### WHAT IS NEEDED:
In the data below, switch every "Nominations" to "Entries" and give all the lines back otherwise unchanged, with the pictures left out.

DATA PROVIDED: Begin

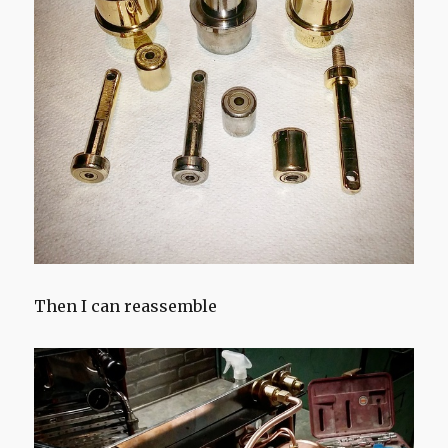
Then I can reassemble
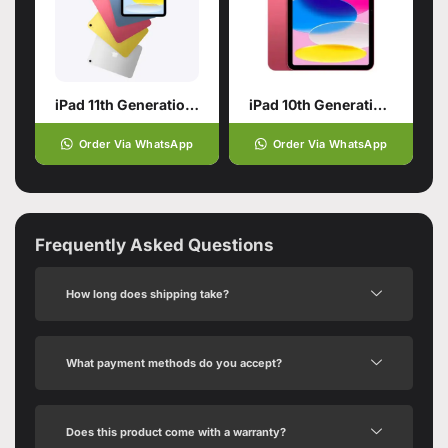
iPad 11th Generation with A16 Chip
iPad 10th Generation | 10.9-Inch 256GB Pink
Order Via WhatsApp
Order Via WhatsApp
Frequently Asked Questions
How long does shipping take?
What payment methods do you accept?
Does this product come with a warranty?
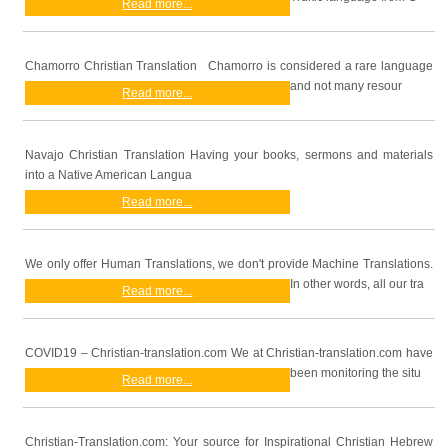
Read more...
Chamorro Christian Translation Chamorro is considered a rare language
and not many resour
Read more...
Navajo Christian Translation Having your books, sermons and materials
into a Native American Langua
Read more...
We only offer Human Translations, we don't provide Machine Translations.
In other words, all our tra
Read more...
COVID19 – Christian-translation.com We at Christian-translation.com have
been monitoring the situ
Read more...
Christian-Translation.com: Your source for Inspirational Christian Hebrew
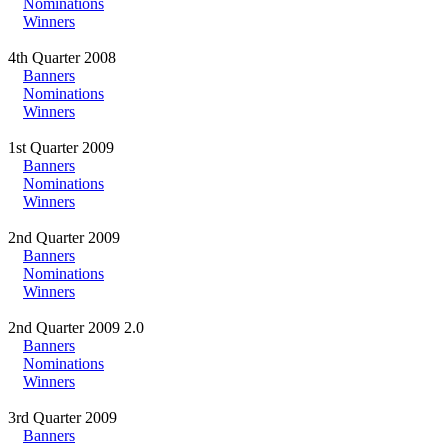
Nominations
Winners
4th Quarter 2008
Banners
Nominations
Winners
1st Quarter 2009
Banners
Nominations
Winners
2nd Quarter 2009
Banners
Nominations
Winners
2nd Quarter 2009 2.0
Banners
Nominations
Winners
3rd Quarter 2009
Banners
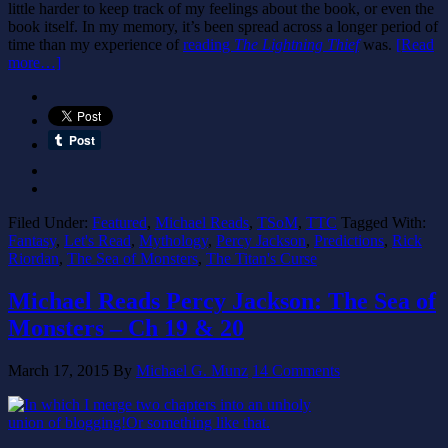
little harder to keep track of my feelings about the book, or even the
book itself. In my memory, it’s been spread across a longer period of
time than my experience of
reading
The Lightning Thief
was.
[Read
more…]
Filed Under:
Featured
,
Michael Reads
,
TSoM
,
TTC
Tagged With:
Fantasy
,
Let's Read
,
Mythology
,
Percy Jackson
,
Predictions
,
Rick
Riordan
,
The Sea of Monsters
,
The Titan's Curse
Michael Reads Percy Jackson: The Sea of
Monsters – Ch 19 & 20
March 17, 2015
By
Michael G. Munz
14 Comments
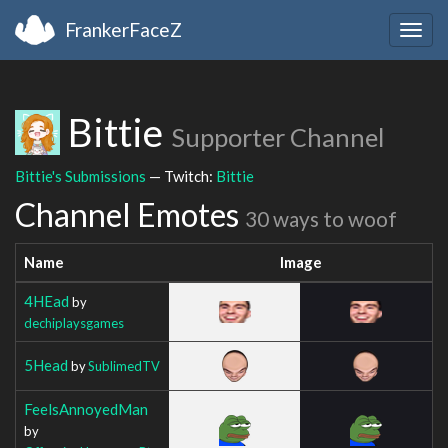
FrankerFaceZ
Togg
navig
Bittie
Supporter Channel
Bittie's Submissions
— Twitch:
Bittie
Channel Emotes
30 ways to woof
Name
Image
4HEad
by
dechiplaysgames
5Head
by
SublimedTV
FeelsAnnoyedMan
by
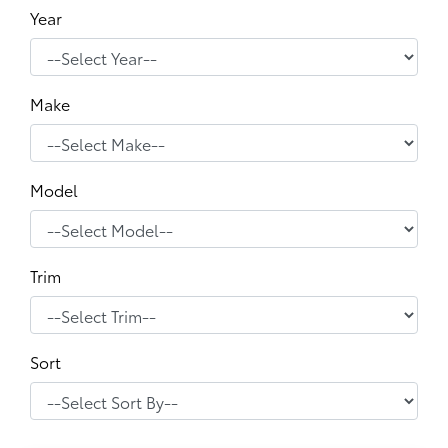
Year
Make
Model
Trim
Sort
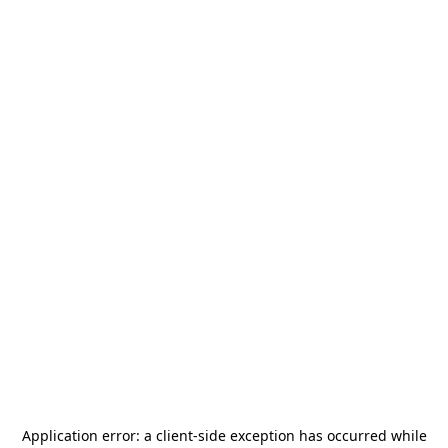
Application error: a
client
-side exception has occurred while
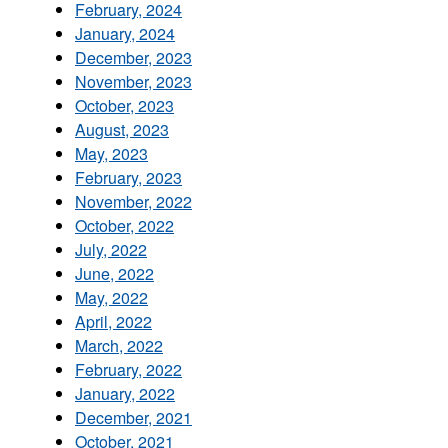
February, 2024
January, 2024
December, 2023
November, 2023
October, 2023
August, 2023
May, 2023
February, 2023
November, 2022
October, 2022
July, 2022
June, 2022
May, 2022
April, 2022
March, 2022
February, 2022
January, 2022
December, 2021
October, 2021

DATA PROVIDED: End

### ANSWER FOR THIS EXERCISE:
Then I can reassemble
iPad 11th Generation with A16 Chip
iPad 10th Generation | 10.9-Inch 256GB Pink
Order Via WhatsApp
Order Via WhatsApp
Frequently Asked Questions
How long does shipping take?
What payment methods do you accept?
Does this product come with a warranty?
Read more...
Chamorro Christian Translation Chamorro is considered a rare language
and not many resour
Read more...
Navajo Christian Translation Having your books, sermons and materials
into a Native American Langua
Read more...
We only offer Human Translations, we don't provide Machine Translations.
In other words, all our tra
Read more...
COVID19 – Christian-translation.com We at Christian-translation.com have
been monitoring the situ
Read more...
Christian-Translation.com: Your source for Inspirational Christian Hebrew
Entries
Winners
4th Quarter 2008
Banners
Entries
Winners
1st Quarter 2009
Banners
Entries
Winners
2nd Quarter 2009
Banners
Entries
Winners
2nd Quarter 2009 2.0
Banners
Entries
Winners
3rd Quarter 2009
Banners
little harder to keep track of my feelings about the book, or even the
book itself. In my memory, it’s been spread across a longer period of
time than my experience of
reading
The Lightning Thief
was.
[Read
more…]
Filed Under:
Featured
,
Michael Reads
,
TSoM
,
TTC
Tagged With:
Fantasy
,
Let's Read
,
Mythology
,
Percy Jackson
,
Predictions
,
Rick
Riordan
,
The Sea of Monsters
,
The Titan's Curse
Michael Reads Percy Jackson: The Sea of
Monsters – Ch 19 & 20
March 17, 2015
By
Michael G. Munz
14 Comments
FrankerFaceZ
Togg
navig
Bittie
Supporter Channel
Bittie's Submissions
— Twitch:
Bittie
Channel Emotes
30 ways to woof
Name
Image
4HEad
by
dechiplaysgames
5Head
by
SublimedTV
FeelsAnnoyedMan
by
Year
Make
Model
Trim
Sort
Application error: a
client
-side exception has occurred while
February, 2024
January, 2024
December, 2023
November, 2023
October, 2023
August, 2023
May, 2023
February, 2023
November, 2022
October, 2022
July, 2022
June, 2022
May, 2022
April, 2022
March, 2022
February, 2022
January, 2022
December, 2021
October, 2021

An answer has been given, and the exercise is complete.